Sold Out within minutes of tickets coming on line, they were not cheap, but how do you put a price on a show. How do we value our entertainment? Some things need to be done at any cost and the packed venue in Glasgow was full of expectant fans demanding to extract every ounce of enjoyment for their hard-earned cash. Nine Inch Nails delivered, and some. The industrial alt-rockers had not graced a Glasgow stage for over 8 years and the crowd gave their traditional chant of “here we, here we, here we fucking go” as they tried to bait Reznor into coming on stage.
Stage time had come and gone, and the expectancy was growing as the cosmetic smoke filled the stage. The atmosphere was electric and the chanting got louder and louder before the inevitable roar as Rezner breezed through the fog.
The set opened ironically with “The Beginning of the End”, Ilan Rubin’s hard hitting drums were two bars in before Reznor’s voice cut through the atmosphere. Robin Frink’s crushing guitar followed quickly then the rest of the band came crashing in. The opening sonic salvo ramped up with a weaponised version of “Wish”. The stark back drop was blasted by a relentless barrage of strobes during the entire song. It was blinding at times but ultimately the visual violence was essential. It didn’t stop there, Frinks guitar cut like a buzz saw through “Discipline” as the song got a rare live outing. The crowd chants returned and had Trent puzzled what was being shouted, he was enlightened at the encore. There was a live debut of the upbeat “Everything” and “The Downward Spiral” set regulars “March of the Pigs” and “Piggy” went down a storm. The chilled vibe of the latter was a welcomed respite from the aural onslaught. The mosh pit swayed and arms raised as they sang along. The great thing about a NIN concert is you don’t have to be a purist to enjoy it. Just trust in Trent that what he gives you is what you want. High on the wants list for me was “Copy of A” and the entire experience was sublime. The simple backdrop was illuminated with revolving shadows of Reznor and his band. Very slick and the hypnotic beat of the song had the same mesmeric effect as the projected profiles. “The Frail” and “The Wretched” from 1999’s “The Fragile” album saw Rezner sit in isolation at his keyboard for the first of the two songs. As “The Wretched” built the intensity and rage in Rezners voice was evident. He was immersed in his performance and Frink’s guitar playing was verging on manic. Reznor’s partner in crime and full time member Atticus Ross kept everything planted as well as touring members Alessandro Cortini and Ilan Rubin. The faithful rendition of David Bowie’s “I’m Afraid of Americans” was almost expected as the iconic cover is a set regular, but the inclusion of “Down in It” was a surprise. The early “Beastie Boys’ styled rap tune has been played live in over a decade. The main set came to an end with two of the band’s biggest hits. “The Hand That Feeds” and “Head Like a Hole”. The bittersweet inevitability that the gig was coming to an end sparked the crowd into full gear as they bounced along to the band’s mission statement songs.
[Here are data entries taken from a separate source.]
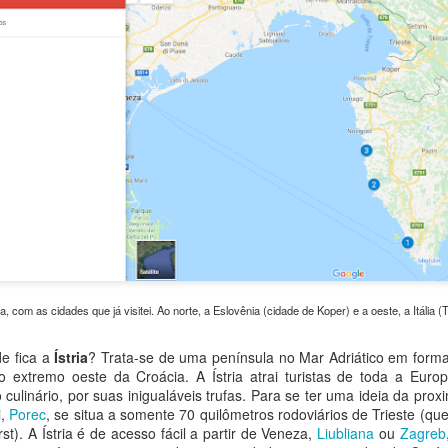
maior lago da Alemanha e o
e Glacier Express, oferece bem
segundo da Suíça, com uma área
mais que uma simples parada
de 536 km², superando por
para descanso antes da próxima
Viajando no Trem de Bernina
PR
exemplo em mais de 150 km² a
etapa de viagem. A cidade me
4
A travessia do Passo de Bernina é considerada uma das rotas
da Baía de Guanabara. Seu nome
surpreendeu de forma positiva e a
ferroviárias mais bonitas do mundo. O arrojo das obras de
em alemão, idioma dos três
achei muito agradável.
ngenharia ao longo do trajeto em meio ao cenário maravilhoso das
países, é bem diferente do latino -
ntanhas, geleiras e lagos alpinos fez com que a ferrovia que liga a
Bodensee.
Chur é a maior cidade do cantão,
gião italiana de Sondrio ao cantão suíço dos Grisões fosse
com 36.000 habitantes, a maioria
lassificada como Patrimônio da Humanidade pela Unesco. Inaugurada
É uma região bastante turística.
falando o alemão.
 1908, a linha que é considerada a mais alta travessia férrea na
uropa vem encantando os visitantes desde então.
Um passeio pelo Lago de Como
AR
8
Um bate-volta inesquecível que se pode fazer a partir de Milão é
a, com as cidades que já visitei. Ao norte, a Eslovênia (cidade de Koper) e a oeste, a Itália (
dar um pulo ao Lago de Como e curtir um passeio de barco
gradável em meio às montanhas dos contrafortes alpinos. O grande
 fica a
Ístria
? Trata-se de uma península no Mar Adriático em forma
úmero de vilas bastante pitorescas às margens do belo lago convida a
o extremo oeste da Croácia. A Ístria atrai turistas de toda a Europ
ma estadia mais longa, mas nem todos têm tempo para usufruir deste
 culinário, por suas inigualáveis trufas. Para se ter uma ideia da pro
ivilégio.
i,
Porec
, se situa a somente 70 quilômetros rodoviários de Trieste (qu
Trst). A Ístria é de acesso fácil a partir de Veneza,
Liubliana
ou
Zagreb
 já conhecia Bellagio de uma visita anterior feita há 20 anos, quando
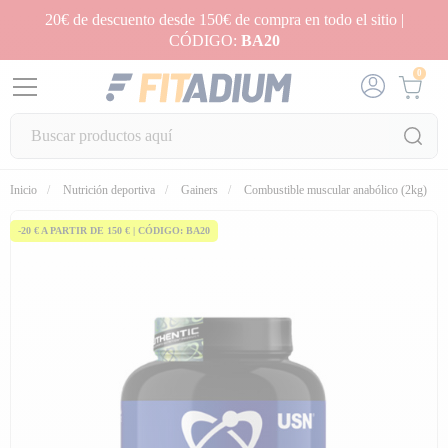
20€ de descuento desde 150€ de compra en todo el sitio |
CÓDIGO:
BA20
0
fullscreen
Inicio
Nutrición deportiva
Gainers
Combustible muscular anabólico (2kg)
-20 € A PARTIR DE 150 € | CÓDIGO: BA20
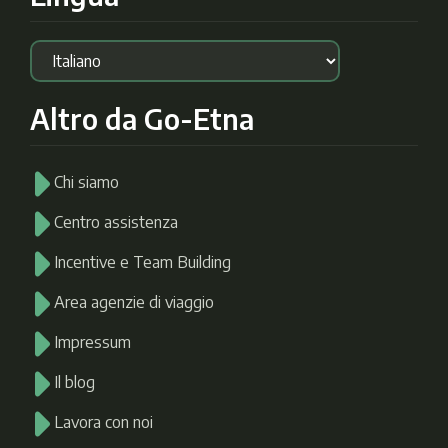
Altro da Go-Etna
Chi siamo
Centro assistenza
Incentive e Team Building
Area agenzie di viaggio
Impressum
Il blog
Lavora con noi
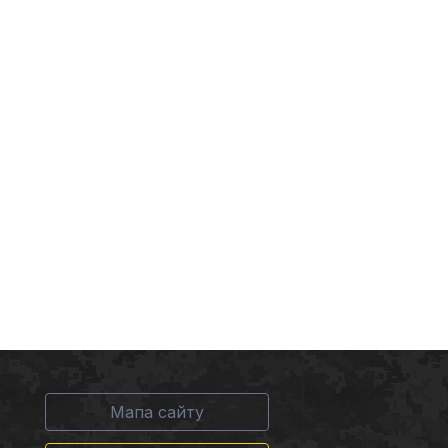
Мапа сайту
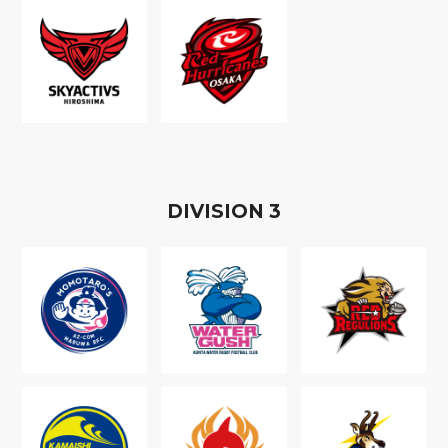
D
IVISION
3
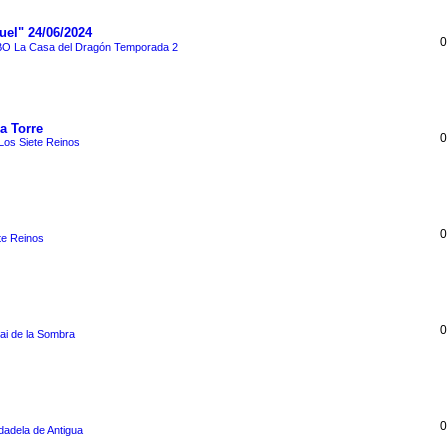
uel" 24/06/2024
0
O La Casa del Dragón Temporada 2
a Torre
0
Los Siete Reinos
0
te Reinos
0
ai de la Sombra
0
dadela de Antigua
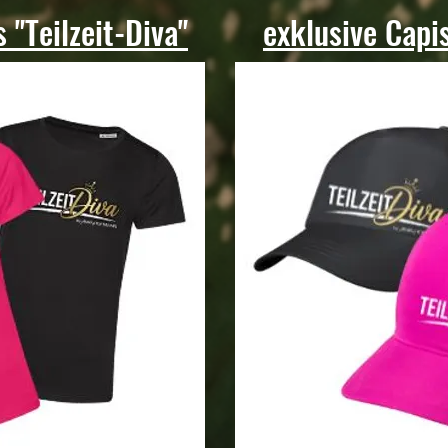
 "Teilzeit-Diva"
exklusive Capis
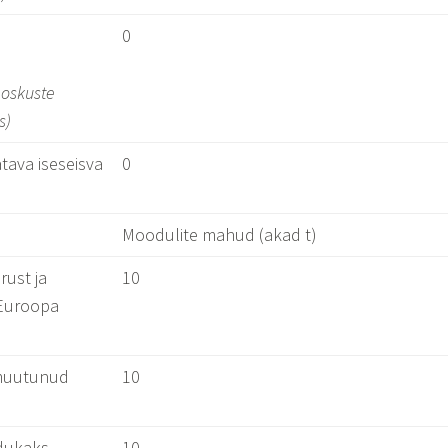
0
 oskuste
s)
atava iseseisva
0
Moodulite mahud (akad t)
ust ja
10
 Euroopa
 muutunud
10
edukaks
10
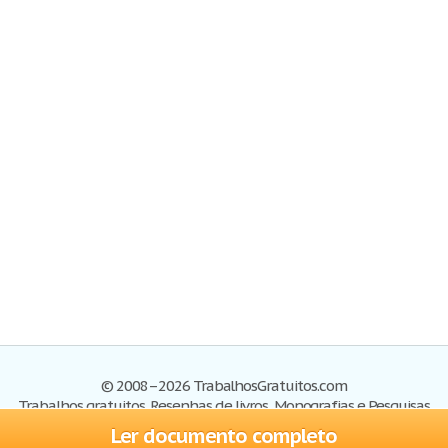
© 2008–2026 TrabalhosGratuitos.com
Trabalhos gratuitos, Resenhas de livros, Monografias e Pesquisas
Ler documento completo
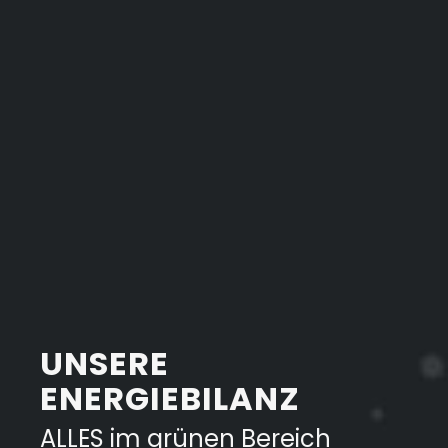
UNSERE
ENERGIEBILANZ
ALLES im
grünen Bereich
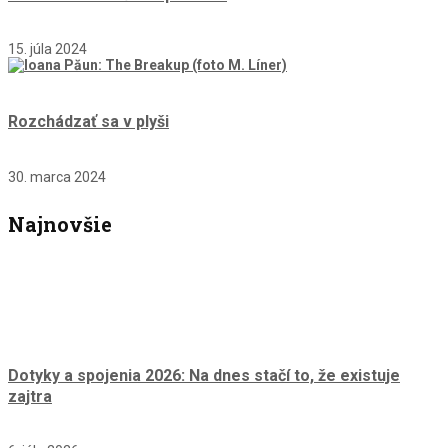
15. júla 2024
Rozchádzať sa v plyši
30. marca 2024
Najnovšie
Dotyky a spojenia 2026: Na dnes stačí to, že existuje
zajtra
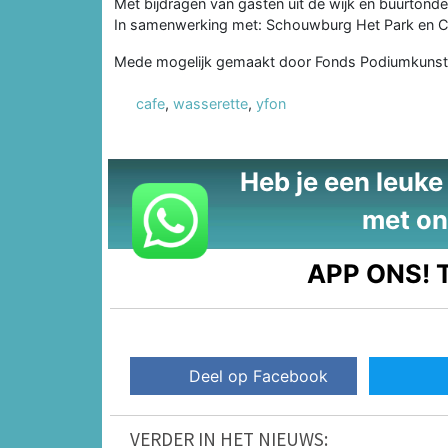
Met bijdragen van gasten uit de wijk en buurtond
In samenwerking met: Schouwburg Het Park en 
Mede mogelijk gemaakt door Fonds Podiumkunst
cafe
,
wasserette
,
yfon
Heb je een leuke t
met on
APP ONS!
T
Deel op Facebook
VERDER IN HET NIEUWS:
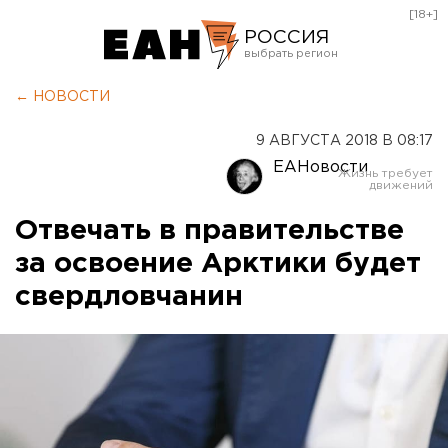
[18+]
РОССИЯ
Екатеринбург
← НОВОСТИ
Челябинск
9 АВГУСТА 2018 В 08:17
Курган
ЕАНовости
Оренбург
Отвечать в правительстве
за освоение Арктики будет
свердловчанин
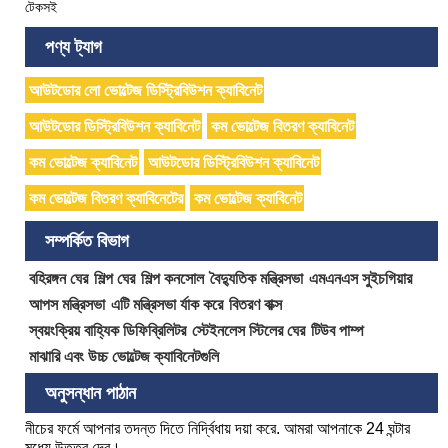
টেকসই
পণ্য ট্যাগ
আউটডোর লো ভোল্টেজ ডিস্ট্রিবিউশন ক্যাবিনেট
আউটডোর ডিস্ট্রিবিউশন ক্যাবিনেট
কম ভোল্টেজ বিতরণ ক্যাবিনেট
কম ভোল্টেজ ক্যাবিনেট
আউটডোর ডিস্ট্রিবিউশন ক্যাবিনেট
কম ভোল্টেজ বিতরণ ক্যাবিনেটের
কম ভোল্টেজ ক্যাবিনেট
সম্পর্কিত বিভাগ
বহিরঙ্গন ঘের
শিল্প ঘের
শিল্প কনসোল
বৈদ্যুতিক মন্ত্রিসভা
এমএনএস সুইচগিয়ার
আপস মন্ত্রিসভা
এটি মন্ত্রিসভা র্যাক করে
বিতরণ বাক্স
স্বয়ংক্রিয় বাহ্যিক ডিফিব্রিলিটর
স্টেইনলেস স্টিলের ঘের
টিউব পাম্প
মাঝারি এবং উচ্চ ভোল্টেজ ক্যাবিনেটগুলি
অনুসন্ধান পাঠান
নীচের ফর্মে আপনার তদন্ত দিতে নির্দ্বিধায় দয়া করে. আমরা আপনাকে 24 ঘন্টার
মধ্যে উত্তর দেব।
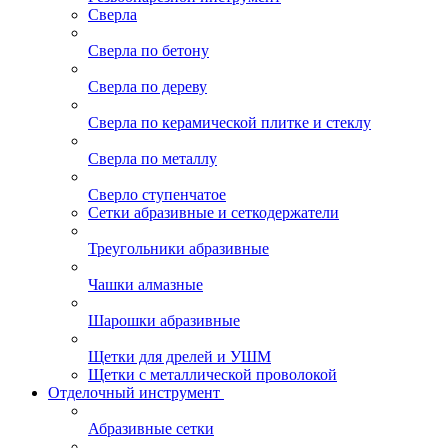
Сверла
Сверла по бетону
Сверла по дереву
Сверла по керамической плитке и стеклу
Сверла по металлу
Сверло ступенчатое
Сетки абразивные и сеткодержатели
Треугольники абразивные
Чашки алмазные
Шарошки абразивные
Щетки для дрелей и УШМ
Щетки с металлической проволокой
Отделочный инструмент
Абразивные сетки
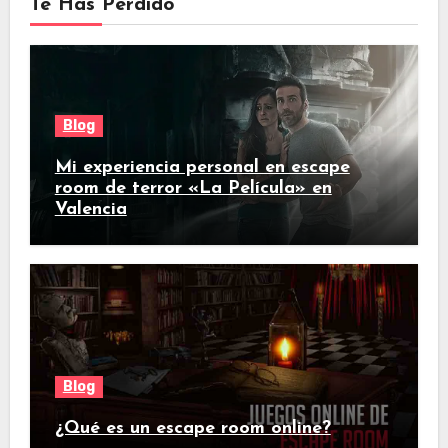
Te Has Perdido
Blog
Mi experiencia personal en escape
room de terror «La Película» en
Valencia
Blog
¿Qué es un escape room online?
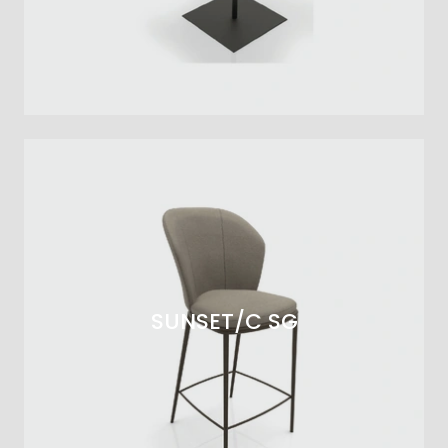
SUNSET/C SG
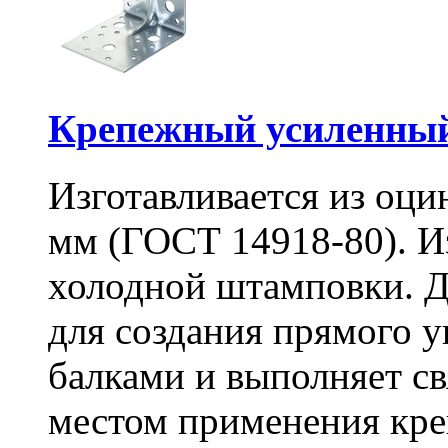
Крепежный усиленный
Изготавливается из оци
мм (ГОСТ 14918-80). И
холодной штамповки. Д
для создания прямого 
балками и выполняет 
местом применения кре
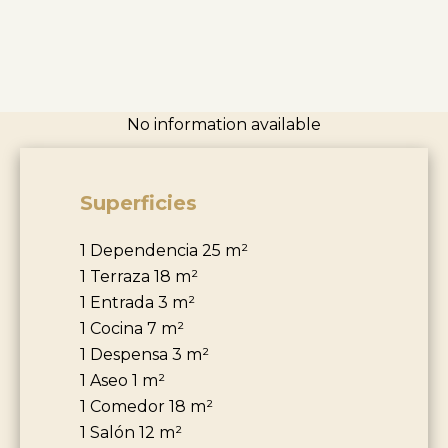
No information available
Superficies
1 Dependencia
25 m²
1 Terraza
18 m²
1 Entrada
3 m²
1 Cocina
7 m²
1 Despensa
3 m²
1 Aseo
1 m²
1 Comedor
18 m²
1 Salón
12 m²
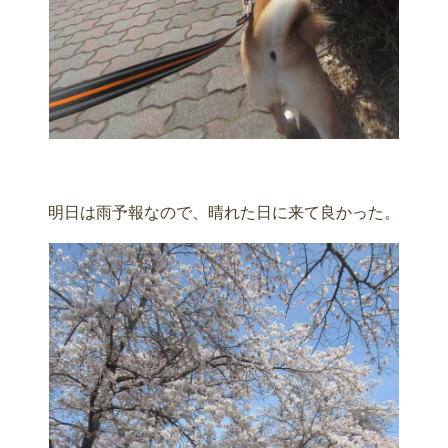
明日は雨予報なので、晴れた日に来て良かった。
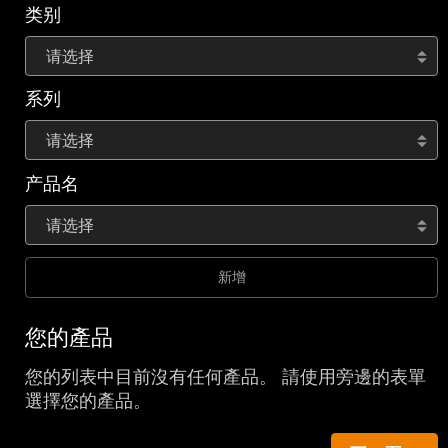
类别
请选择
系列
请选择
产品名
请选择
新增
您的產品
您的列表中目前沒有任何產品。 請使用旁邊的表單
選擇您的產品。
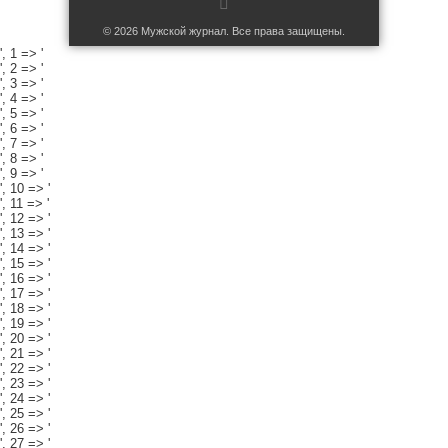
© 2026 Мужской журнал. Все права защищены.
', 1 => '
', 2 => '
', 3 => '
', 4 => '
', 5 => '
', 6 => '
', 7 => '
', 8 => '
', 9 => '
', 10 => '
', 11 => '
', 12 => '
', 13 => '
', 14 => '
', 15 => '
', 16 => '
', 17 => '
', 18 => '
', 19 => '
', 20 => '
', 21 => '
', 22 => '
', 23 => '
', 24 => '
', 25 => '
', 26 => '
', 27 => '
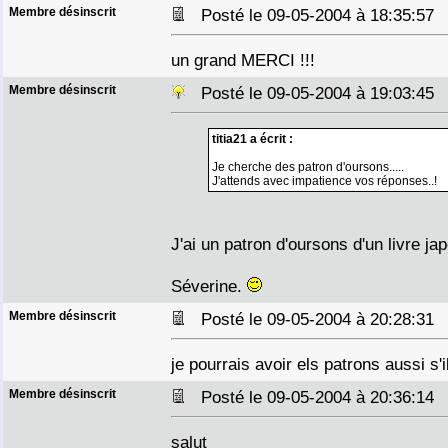
Membre désinscrit
Posté le 09-05-2004 à 18:35:5
un grand MERCI !!!
Membre désinscrit
Posté le 09-05-2004 à 19:03:4
titia21 a écrit :
Je cherche des patron d'oursons.....
J'attends avec impatience vos réponses..!
J'ai un patron d'oursons d'un livre jap
Séverine.
Membre désinscrit
Posté le 09-05-2004 à 20:28:3
je pourrais avoir els patrons aussi s'i
Membre désinscrit
Posté le 09-05-2004 à 20:36:1
salut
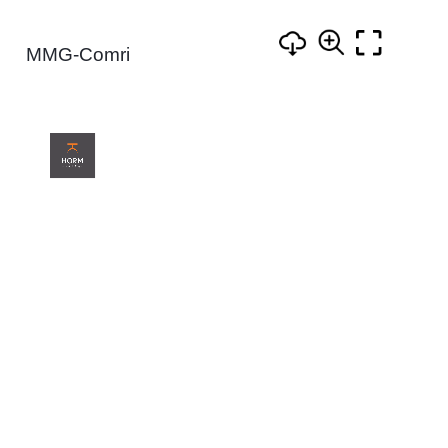
MMG-Comri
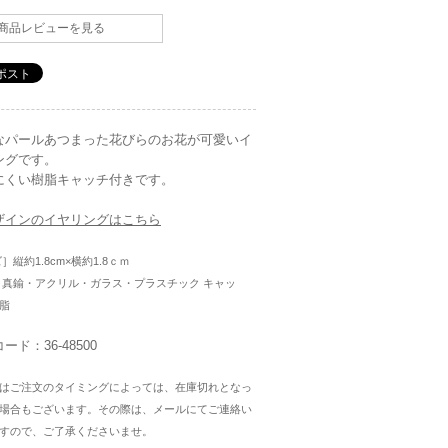
商品レビューを見る
なパールあつまった花びらのお花が可愛いイ
ングです。
にくい樹脂キャッチ付きです。
ザインのイヤリングはこちら
］縦約1.8cm×横約1.8ｃｍ
］真鍮・アクリル・ガラス・プラスチック キャッ
脂
ード：36-48500
はご注文のタイミングによっては、在庫切れとなっ
場合もございます。その際は、メールにてご連絡い
すので、ご了承くださいませ。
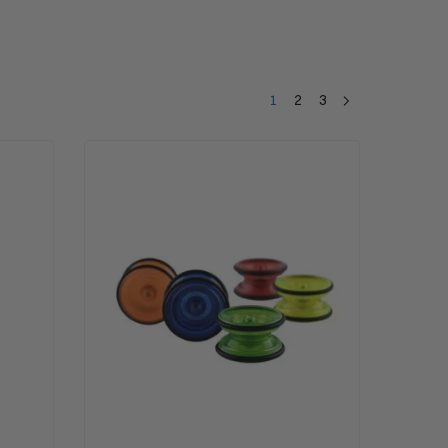
1
2
3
Trent Reznor returned to the stage and gave the crowd a heart felt thank you as he let them know he had gone through a tough time recently but it had thankfully resolved itself. He was grateful that his audience had acknowledged the return of live music post lockdown and given him the platform to perform. He was curious what the Glaswegian crowd had been chanting at the start of the gig and as they chanted it to him, his puzzled look turned to relief as his microphone tech let him know it was “here we fucking go”. Rezner thought, for some bizarre reason the crowd were launching into a tirade and calling him something much worse!
After some brutal intensity throughout the main set, the encore had an entirely different feel as the drum driven “Home” lead into a dark version of “Even Deeper”. The tempo dropped further with the downbeat “And All That Could Have Been” before the much anticipated closing song famously covered by Johnny Cash. The haunting classic version of “Hurt” had the crowd hypnotised as Frink’s acoustic guitar hung in the ether. It is an odd ending to such an invigorating evening but almost heals the damage to the senses.